Despite the loss we still had a great team of specialists working with him, and we had good classroom teachers in third and fourth grade that would do those little extra things that he needed despite them not being written into an official IEP form. His main special ed teacher did what she could to get around the loss of the verification as well. While she couldn’t pull Brendan out of the classroom to work on his specific social needs, she could pull him into groups where another student was having a similar issue and needed other children to work with.
Things were going well enough that we didn’t push for a new verification. It had been explained to us in the past that verification was always a slippery slope. The goal of these IEP’s is to get Brendan functioning at a level with his peers and to get him off needing an IEP in the future. He could at some point begin functioning at a level where we still know he needs assistance but at a level that the state no longer recognizes him as needing help.

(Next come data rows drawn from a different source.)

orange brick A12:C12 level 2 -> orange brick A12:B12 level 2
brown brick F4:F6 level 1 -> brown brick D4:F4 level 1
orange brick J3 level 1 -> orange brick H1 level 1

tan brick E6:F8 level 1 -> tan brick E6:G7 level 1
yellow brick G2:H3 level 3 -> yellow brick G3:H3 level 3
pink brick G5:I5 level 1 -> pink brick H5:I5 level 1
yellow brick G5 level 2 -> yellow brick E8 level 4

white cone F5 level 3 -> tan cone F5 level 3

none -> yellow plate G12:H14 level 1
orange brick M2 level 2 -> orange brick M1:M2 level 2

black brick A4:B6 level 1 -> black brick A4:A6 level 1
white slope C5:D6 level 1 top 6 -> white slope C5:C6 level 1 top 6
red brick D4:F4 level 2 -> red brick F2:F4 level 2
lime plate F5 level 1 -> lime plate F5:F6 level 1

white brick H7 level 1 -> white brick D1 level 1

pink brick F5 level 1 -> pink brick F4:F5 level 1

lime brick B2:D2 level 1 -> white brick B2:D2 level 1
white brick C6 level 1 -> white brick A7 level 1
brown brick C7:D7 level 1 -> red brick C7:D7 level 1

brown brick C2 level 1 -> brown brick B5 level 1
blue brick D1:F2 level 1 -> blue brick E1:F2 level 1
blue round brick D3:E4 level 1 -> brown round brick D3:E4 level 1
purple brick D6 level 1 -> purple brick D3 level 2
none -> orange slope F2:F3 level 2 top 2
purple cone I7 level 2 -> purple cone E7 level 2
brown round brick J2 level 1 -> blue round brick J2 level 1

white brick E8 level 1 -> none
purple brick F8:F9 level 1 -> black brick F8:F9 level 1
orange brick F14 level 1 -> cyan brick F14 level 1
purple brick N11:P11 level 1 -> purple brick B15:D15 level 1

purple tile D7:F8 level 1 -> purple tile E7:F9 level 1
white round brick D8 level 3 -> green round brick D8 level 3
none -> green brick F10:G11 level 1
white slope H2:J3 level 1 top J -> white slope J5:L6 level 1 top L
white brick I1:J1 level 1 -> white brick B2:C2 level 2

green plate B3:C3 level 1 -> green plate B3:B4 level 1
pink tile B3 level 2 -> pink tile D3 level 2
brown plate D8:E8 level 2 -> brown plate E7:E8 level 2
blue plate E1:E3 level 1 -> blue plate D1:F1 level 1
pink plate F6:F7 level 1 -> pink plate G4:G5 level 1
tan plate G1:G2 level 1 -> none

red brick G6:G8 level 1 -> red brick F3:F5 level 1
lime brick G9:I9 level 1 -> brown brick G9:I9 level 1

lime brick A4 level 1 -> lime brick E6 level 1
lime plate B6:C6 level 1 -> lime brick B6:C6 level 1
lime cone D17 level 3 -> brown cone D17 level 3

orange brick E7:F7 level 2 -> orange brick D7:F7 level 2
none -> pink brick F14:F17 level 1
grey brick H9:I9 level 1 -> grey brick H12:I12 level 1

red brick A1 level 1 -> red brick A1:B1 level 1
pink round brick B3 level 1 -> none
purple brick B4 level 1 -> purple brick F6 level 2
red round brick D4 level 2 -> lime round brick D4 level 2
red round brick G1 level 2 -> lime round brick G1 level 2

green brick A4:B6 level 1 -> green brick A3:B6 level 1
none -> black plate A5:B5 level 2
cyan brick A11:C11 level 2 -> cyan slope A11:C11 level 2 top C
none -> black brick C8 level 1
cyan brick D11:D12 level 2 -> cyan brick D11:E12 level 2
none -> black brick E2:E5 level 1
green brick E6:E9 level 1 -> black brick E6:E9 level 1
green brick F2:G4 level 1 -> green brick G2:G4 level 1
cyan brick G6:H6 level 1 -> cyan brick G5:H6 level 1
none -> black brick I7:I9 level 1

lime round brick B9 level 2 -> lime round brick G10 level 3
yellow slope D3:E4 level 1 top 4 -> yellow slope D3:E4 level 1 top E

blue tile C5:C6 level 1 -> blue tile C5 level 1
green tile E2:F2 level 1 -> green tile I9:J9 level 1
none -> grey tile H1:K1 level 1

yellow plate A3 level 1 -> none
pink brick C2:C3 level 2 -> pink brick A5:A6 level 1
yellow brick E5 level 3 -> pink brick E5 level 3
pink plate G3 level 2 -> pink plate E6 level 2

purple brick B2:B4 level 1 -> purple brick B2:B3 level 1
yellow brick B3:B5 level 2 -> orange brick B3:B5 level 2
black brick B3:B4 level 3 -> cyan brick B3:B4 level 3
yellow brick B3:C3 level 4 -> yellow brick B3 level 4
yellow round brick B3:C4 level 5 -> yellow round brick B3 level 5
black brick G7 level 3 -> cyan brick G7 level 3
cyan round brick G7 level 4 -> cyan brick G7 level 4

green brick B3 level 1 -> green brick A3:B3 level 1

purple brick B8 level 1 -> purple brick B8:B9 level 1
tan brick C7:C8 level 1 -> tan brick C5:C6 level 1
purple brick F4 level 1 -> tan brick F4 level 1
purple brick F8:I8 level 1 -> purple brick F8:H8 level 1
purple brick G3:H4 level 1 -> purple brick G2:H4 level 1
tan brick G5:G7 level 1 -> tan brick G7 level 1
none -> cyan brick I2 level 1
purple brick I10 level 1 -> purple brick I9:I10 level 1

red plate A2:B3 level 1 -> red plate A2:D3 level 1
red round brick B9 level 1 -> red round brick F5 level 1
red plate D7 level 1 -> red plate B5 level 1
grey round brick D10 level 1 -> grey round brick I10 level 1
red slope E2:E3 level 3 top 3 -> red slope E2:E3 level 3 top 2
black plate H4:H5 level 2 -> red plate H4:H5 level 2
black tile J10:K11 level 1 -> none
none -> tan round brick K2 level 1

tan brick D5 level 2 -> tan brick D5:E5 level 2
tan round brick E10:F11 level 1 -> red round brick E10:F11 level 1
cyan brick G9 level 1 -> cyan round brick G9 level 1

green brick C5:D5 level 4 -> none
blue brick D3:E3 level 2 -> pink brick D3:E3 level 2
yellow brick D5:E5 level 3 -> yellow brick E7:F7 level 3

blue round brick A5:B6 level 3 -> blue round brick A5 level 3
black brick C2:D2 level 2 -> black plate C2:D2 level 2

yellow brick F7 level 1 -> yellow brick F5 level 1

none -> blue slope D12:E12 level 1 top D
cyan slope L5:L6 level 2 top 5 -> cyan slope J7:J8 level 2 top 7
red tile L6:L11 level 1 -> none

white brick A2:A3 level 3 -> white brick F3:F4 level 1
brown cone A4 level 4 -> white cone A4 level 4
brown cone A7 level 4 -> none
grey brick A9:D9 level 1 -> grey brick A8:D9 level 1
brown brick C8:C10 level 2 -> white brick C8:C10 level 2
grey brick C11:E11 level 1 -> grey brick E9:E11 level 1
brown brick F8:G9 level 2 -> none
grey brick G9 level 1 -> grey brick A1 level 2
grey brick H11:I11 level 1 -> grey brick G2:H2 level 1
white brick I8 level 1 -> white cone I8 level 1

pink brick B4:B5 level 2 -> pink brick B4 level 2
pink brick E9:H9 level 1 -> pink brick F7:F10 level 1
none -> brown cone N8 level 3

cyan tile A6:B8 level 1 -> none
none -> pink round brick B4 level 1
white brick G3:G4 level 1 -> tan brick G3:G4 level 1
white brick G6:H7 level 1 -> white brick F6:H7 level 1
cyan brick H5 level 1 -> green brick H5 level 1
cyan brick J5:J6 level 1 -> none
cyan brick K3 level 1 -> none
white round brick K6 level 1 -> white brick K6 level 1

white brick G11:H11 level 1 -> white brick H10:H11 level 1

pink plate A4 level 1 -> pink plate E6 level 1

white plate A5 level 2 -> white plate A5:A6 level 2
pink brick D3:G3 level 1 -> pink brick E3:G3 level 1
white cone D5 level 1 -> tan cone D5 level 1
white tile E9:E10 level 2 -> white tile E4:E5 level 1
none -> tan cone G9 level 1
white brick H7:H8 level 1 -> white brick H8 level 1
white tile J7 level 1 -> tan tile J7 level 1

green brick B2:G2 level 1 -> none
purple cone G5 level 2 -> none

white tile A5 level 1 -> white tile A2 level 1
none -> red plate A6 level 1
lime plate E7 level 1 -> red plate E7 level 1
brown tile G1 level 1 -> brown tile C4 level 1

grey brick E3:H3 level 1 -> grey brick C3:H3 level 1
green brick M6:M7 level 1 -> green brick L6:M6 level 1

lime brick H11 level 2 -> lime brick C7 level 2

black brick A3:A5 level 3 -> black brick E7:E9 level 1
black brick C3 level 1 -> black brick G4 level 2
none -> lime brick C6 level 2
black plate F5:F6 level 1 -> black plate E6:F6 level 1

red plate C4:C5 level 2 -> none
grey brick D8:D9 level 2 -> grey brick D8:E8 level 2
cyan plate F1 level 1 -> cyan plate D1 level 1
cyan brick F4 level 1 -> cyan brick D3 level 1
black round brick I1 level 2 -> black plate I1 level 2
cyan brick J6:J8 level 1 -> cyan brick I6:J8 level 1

This school year marked the need for verification again. Some issues had come up at the beginning of the school year that showed Brendan was falling behind his peers socially again and so his team decided that a full re-evaluation was needed. They tested every single aspect that they had available, even things that Brendan has had written out of his IEP over the years like physical therapy. For weeks Brendan went through some rigorous testing. Most of the time he didn’t even know he was being evaluated. They did very well at blending the testing into his every day school day.
Finally, on the last Monday before winter break, we sat down with the team to discuss the results. Academically Brendan passed with flying colors. He is at least keeping up with, and in some cases exceeding, his peers in school work. They also tested his IQ and social skills and he struggled in the areas we knew he would given what we know about his diagnosis. We had also filled out the million and one questions for the autism piece and knew that his teachers would be doing the same at school. This year, unlike years past the school also has a psychologist on staff who took part in Brendan’s evaluation. Rather than just looking at the results of his autism questionairres numerically, she also spoke with us and his teacher to ger a feeling of what he’s really like in the classroom and she went in and witnessed it herself.
Her findings concluded that, numerically,Brendan was on the cusp of qualification. Strictly by the numbers he wouldn’t qualify for services, despite showing some strong autistic tendencies in specific areas. However, based on her own observations and the conversations with his teacher and us she felt that it would be better to err on the side of caution and go ahead and put the verification in.
It was like a huge weight had been lifted off our shoulders. Brendan doesn’t get a whole lot of specific treatment for the autism piece of his IEP, but just knowing that they were laying the foundation for assistance just as we are about to change schools and special education teams took a lot of stress off of us. We are certain that Brendan will continue to have a good solid support staff behind him, but any time you change teams the new team isn’t going to be as familiar with his individual needs as the old one was. It takes time.
With our IEP out of the way early this year, we were able to sit back and enjoy the holiday’s without that hanging over our heads. Now we can go into the new semester planning for our next big hurdle, preparing him for middle school.